┌────────

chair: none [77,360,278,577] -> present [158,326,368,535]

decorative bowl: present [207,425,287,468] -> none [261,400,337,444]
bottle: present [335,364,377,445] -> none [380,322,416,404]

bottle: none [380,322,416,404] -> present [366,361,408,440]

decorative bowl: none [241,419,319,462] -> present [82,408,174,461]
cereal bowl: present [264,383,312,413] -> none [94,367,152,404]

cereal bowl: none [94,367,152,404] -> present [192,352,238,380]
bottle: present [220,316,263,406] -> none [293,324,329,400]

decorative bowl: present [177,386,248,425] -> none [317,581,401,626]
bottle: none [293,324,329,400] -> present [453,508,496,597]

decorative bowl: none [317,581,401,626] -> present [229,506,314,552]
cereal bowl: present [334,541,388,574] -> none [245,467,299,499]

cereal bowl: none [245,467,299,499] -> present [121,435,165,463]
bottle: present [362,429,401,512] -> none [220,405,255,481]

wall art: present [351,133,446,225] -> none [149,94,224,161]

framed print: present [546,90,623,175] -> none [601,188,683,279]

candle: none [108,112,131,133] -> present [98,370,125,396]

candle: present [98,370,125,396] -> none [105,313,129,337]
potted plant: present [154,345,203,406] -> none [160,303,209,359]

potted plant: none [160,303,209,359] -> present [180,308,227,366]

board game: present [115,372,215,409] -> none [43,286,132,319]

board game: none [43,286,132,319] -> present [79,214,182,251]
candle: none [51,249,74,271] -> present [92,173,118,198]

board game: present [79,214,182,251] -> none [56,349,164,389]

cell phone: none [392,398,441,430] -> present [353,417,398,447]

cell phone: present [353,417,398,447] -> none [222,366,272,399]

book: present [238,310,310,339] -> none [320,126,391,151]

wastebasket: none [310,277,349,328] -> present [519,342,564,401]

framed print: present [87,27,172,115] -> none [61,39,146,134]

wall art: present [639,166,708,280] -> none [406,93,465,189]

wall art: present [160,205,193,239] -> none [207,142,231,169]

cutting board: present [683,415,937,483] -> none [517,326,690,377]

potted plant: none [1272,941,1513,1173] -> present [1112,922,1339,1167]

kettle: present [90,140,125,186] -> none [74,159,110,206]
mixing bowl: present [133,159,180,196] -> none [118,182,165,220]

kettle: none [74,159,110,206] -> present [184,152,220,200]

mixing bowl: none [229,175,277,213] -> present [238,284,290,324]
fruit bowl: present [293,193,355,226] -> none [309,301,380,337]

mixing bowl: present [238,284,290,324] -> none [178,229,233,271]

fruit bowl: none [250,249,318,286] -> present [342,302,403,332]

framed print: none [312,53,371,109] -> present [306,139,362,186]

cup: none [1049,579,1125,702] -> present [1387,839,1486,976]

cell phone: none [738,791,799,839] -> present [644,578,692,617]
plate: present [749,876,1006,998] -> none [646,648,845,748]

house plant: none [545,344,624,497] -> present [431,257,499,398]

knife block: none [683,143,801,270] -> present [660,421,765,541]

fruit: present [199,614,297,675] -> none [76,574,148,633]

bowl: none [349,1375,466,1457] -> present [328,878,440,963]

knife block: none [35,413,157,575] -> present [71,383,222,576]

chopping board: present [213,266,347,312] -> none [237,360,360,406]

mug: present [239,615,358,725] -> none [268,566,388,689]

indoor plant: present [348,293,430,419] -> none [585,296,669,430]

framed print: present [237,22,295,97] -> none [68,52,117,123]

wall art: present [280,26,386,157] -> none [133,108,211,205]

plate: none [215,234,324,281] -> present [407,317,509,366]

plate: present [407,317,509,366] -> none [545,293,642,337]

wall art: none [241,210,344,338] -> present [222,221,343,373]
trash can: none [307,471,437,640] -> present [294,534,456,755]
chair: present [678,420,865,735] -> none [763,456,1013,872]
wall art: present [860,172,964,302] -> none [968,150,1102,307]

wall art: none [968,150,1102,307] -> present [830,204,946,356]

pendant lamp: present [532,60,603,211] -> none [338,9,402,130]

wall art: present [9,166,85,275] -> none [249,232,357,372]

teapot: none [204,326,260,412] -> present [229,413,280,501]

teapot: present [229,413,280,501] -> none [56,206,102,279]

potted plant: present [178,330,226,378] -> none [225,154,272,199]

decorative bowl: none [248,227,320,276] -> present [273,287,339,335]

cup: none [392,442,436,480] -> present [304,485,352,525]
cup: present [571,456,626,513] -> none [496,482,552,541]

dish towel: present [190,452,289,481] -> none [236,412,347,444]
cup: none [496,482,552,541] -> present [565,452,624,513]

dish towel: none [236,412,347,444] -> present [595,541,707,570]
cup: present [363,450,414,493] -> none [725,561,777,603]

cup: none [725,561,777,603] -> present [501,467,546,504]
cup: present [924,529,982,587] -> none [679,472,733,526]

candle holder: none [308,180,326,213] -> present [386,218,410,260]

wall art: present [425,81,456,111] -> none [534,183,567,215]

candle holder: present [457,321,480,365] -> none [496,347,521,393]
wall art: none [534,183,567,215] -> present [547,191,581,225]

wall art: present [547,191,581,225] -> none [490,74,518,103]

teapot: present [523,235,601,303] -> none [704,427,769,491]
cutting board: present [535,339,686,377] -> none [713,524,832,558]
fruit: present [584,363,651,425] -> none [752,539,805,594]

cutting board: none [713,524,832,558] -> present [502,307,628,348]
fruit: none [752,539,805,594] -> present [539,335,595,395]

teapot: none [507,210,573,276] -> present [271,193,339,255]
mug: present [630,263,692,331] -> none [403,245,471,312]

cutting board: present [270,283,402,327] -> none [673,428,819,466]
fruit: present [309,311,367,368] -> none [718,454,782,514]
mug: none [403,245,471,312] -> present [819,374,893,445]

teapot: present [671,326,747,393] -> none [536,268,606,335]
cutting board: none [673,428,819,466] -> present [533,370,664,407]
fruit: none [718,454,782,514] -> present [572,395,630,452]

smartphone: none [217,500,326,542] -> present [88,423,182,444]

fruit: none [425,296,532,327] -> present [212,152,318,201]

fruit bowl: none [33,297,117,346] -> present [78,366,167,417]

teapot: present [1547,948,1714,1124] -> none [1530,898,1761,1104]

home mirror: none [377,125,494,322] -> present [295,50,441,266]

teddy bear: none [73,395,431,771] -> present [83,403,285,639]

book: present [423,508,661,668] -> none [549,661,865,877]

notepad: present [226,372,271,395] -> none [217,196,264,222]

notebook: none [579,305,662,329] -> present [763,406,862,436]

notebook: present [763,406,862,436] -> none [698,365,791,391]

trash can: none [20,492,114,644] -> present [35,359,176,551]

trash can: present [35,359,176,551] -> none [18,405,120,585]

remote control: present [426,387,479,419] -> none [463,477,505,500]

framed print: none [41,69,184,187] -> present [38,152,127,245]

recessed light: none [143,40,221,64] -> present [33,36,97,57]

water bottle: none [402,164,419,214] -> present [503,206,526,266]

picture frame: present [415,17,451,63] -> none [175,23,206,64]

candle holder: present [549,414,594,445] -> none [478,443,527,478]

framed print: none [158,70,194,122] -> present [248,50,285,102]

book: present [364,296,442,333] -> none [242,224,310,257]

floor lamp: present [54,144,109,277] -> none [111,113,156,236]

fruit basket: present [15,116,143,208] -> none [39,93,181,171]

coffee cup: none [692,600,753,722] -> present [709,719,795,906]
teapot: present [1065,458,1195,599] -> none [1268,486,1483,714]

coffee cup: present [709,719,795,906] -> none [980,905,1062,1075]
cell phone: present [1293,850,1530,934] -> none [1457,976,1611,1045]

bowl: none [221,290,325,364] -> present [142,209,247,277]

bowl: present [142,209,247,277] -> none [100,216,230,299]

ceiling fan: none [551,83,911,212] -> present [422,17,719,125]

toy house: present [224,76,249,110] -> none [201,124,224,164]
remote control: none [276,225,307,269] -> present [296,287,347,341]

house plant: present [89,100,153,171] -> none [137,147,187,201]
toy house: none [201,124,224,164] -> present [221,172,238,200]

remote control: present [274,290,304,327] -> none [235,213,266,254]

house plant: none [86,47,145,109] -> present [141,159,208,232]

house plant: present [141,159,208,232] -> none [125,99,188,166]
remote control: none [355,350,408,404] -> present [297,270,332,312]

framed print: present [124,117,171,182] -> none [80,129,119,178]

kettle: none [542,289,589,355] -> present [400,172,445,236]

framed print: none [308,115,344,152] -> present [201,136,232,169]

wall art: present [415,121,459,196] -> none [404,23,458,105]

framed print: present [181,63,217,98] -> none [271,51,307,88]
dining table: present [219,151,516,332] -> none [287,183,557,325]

└────────

[Aim of the exercise]
Find each line in the data above with the word "kettle", then copy it.

[Response area]
kettle: present [90,140,125,186] -> none [74,159,110,206]
kettle: none [74,159,110,206] -> present [184,152,220,200]
kettle: none [542,289,589,355] -> present [400,172,445,236]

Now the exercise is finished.